His advice for other businesses trying to imitate that atmosphere is to ditch rationality ever so often. “We chose to spend significantly more to sit on the canals in Amsterdam in a magnificent building where everyone can easily cycle to. Where we have a garden for parties or drinks and where you can have great lunches, it shows that as an employer you care.”
Then there is the x-factor, brought in part by the remarkable personality of founder Adriaan Mol. Aussems: “Adriaan likes Star Wars, and we have a huge statue of Darth Vader in the lobby. We embrace that geekiness. But sometimes you also have to do the non-rational things.” As an example, Aussems remembers booking the entire Tuschinsky movie theatre in Amsterdam for a private viewing of a new Star Wars movie for all employees, before it even hit the theatres.
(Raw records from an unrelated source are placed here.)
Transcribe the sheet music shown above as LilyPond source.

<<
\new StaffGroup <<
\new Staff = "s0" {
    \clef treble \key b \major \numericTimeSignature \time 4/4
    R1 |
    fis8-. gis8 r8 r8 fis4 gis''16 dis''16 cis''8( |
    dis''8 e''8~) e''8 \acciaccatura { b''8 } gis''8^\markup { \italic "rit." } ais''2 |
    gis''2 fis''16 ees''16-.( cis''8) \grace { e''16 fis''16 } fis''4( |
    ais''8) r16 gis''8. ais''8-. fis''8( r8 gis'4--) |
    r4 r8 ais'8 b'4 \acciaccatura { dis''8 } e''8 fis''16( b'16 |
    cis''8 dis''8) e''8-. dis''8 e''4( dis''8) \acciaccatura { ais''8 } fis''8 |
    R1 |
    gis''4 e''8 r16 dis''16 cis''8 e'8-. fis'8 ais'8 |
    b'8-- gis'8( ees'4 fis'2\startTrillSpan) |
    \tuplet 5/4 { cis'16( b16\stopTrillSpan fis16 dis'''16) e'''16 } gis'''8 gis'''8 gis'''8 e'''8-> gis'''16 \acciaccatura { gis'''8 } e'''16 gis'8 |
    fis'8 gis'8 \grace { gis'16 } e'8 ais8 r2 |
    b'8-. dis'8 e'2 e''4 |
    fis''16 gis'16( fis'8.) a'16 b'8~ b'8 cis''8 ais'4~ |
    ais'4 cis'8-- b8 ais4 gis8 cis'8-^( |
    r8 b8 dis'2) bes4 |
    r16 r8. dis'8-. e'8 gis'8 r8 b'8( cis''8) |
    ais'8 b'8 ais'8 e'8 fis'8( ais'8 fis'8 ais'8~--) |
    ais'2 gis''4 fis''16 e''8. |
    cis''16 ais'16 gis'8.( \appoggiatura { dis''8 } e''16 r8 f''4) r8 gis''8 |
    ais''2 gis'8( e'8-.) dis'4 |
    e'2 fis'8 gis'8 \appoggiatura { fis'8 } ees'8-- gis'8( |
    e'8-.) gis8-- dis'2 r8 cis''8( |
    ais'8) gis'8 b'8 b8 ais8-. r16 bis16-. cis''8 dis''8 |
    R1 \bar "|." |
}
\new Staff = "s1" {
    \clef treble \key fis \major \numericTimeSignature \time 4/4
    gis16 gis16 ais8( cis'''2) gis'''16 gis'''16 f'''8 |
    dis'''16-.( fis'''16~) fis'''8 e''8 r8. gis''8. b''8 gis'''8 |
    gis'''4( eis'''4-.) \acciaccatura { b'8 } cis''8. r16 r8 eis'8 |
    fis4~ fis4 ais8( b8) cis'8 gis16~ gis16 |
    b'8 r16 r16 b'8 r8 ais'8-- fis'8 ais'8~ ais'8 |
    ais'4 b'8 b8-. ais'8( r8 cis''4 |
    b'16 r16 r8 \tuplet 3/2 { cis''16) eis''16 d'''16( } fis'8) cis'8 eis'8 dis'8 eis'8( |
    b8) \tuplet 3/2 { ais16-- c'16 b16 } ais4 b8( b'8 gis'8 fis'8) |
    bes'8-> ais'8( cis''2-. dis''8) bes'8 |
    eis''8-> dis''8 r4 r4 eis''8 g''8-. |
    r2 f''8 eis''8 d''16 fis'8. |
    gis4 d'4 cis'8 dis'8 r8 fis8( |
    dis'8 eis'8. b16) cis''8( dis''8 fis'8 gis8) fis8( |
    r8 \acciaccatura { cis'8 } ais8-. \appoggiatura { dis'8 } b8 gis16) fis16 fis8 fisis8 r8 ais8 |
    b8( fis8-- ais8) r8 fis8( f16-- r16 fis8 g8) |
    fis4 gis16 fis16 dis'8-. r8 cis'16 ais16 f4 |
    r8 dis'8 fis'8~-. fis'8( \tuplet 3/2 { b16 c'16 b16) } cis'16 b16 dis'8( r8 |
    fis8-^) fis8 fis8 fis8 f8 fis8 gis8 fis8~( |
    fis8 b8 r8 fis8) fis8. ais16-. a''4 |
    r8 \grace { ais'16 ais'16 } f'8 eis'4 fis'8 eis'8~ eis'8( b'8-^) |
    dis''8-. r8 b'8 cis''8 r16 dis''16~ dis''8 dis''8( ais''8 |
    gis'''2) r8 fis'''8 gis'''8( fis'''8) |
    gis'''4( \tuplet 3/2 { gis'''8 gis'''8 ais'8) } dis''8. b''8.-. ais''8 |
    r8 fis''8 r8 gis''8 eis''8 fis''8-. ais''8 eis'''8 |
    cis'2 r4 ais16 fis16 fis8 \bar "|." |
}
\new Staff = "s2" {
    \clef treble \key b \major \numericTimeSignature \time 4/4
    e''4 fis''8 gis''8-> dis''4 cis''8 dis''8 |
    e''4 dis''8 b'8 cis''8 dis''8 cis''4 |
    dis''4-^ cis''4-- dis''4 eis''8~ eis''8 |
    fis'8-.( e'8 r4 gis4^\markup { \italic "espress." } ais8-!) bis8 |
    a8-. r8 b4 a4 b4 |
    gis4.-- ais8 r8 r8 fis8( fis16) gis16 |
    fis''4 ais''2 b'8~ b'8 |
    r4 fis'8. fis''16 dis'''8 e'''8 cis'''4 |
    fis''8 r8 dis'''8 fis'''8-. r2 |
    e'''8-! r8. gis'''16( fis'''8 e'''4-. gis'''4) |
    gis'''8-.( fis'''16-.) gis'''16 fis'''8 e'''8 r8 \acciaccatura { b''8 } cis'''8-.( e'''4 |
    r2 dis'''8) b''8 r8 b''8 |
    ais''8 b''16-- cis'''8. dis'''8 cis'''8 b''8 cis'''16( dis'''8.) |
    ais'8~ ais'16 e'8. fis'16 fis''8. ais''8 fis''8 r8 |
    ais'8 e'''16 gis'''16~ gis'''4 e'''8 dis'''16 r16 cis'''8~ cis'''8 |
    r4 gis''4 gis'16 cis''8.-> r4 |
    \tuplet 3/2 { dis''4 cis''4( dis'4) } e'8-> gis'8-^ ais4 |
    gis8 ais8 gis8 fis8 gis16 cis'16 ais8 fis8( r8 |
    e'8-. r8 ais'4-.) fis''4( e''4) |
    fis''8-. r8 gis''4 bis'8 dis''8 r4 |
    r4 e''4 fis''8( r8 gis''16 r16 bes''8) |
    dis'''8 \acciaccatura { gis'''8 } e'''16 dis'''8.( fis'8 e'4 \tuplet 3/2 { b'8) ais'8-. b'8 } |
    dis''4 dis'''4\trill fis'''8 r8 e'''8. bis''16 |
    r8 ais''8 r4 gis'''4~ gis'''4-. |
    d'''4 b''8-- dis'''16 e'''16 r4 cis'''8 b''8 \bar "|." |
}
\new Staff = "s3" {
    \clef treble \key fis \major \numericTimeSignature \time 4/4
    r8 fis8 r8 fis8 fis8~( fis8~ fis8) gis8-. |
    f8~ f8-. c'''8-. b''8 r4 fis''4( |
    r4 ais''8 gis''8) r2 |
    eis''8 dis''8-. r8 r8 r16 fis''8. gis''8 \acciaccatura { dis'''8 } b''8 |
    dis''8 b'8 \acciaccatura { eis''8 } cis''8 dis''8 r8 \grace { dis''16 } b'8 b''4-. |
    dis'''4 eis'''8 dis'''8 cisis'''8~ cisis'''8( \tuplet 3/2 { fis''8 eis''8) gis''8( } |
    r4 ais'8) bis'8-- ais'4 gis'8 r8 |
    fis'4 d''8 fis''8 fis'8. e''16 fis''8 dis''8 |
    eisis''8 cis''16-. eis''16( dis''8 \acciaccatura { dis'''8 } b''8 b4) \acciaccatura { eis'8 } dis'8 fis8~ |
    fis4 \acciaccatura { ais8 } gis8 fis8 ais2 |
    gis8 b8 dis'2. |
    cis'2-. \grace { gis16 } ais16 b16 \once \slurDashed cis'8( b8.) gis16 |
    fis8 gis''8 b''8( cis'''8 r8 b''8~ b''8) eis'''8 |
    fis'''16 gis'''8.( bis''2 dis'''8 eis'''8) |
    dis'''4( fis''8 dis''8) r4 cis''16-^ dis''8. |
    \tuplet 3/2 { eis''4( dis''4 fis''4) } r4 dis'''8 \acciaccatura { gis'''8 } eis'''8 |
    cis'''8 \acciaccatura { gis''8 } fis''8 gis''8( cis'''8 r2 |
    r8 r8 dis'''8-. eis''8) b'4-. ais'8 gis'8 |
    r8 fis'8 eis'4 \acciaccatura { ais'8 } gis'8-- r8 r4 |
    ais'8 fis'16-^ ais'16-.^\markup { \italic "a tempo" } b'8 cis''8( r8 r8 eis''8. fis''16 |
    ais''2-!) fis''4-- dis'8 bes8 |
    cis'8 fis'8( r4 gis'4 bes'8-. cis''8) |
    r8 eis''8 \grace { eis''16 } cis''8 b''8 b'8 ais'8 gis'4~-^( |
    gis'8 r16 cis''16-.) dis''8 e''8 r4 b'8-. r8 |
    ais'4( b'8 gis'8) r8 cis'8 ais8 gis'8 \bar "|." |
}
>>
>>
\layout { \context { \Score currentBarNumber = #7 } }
With COVID-19 keeping everyone at home, those things are harder to nurture. But Mollie is trying, says Aussems. “We send people presents at home every week so that they can have a nice lunch at home. We did a virtual wine tasting recently, to try to keep it going.” Not for nothing. For every open position, Mollie still gets on average about 80 applicants.
Complete European footprint
The future of Aussems lies not with Mollie. He will remain a shareholder, but regulations prevent him from being an active member of the board. It gives him plenty of time to muse about the future of the company he used to be leading. “Mollie will continue to grow and get a complete European footprint”, he predicts. “Then either they take the step to another continent, which is not easy because you need to get licensed there, too.”
“I envision there might be some very close cooperation with an American or Asian financial institution, who is looking for a European footprint, or an e-commerce facilitator that wants to extend its value chain to become a large e-commerce player.”
Either way, Aussems does think Mollie has a good chance to become one of the most important players on the fintech market. “You have to use the investment money wisely and rapidly expand. Scaling is not easy, because every market is different. Different merchant structure, different tech platforms, so it is a challenge to keep the product standardised. But the fortunate thing for Mollie is we never acquired a company and never had to integrate a platform. Mollie has a single platform, so scale can truly be realised,” Aussems concludes.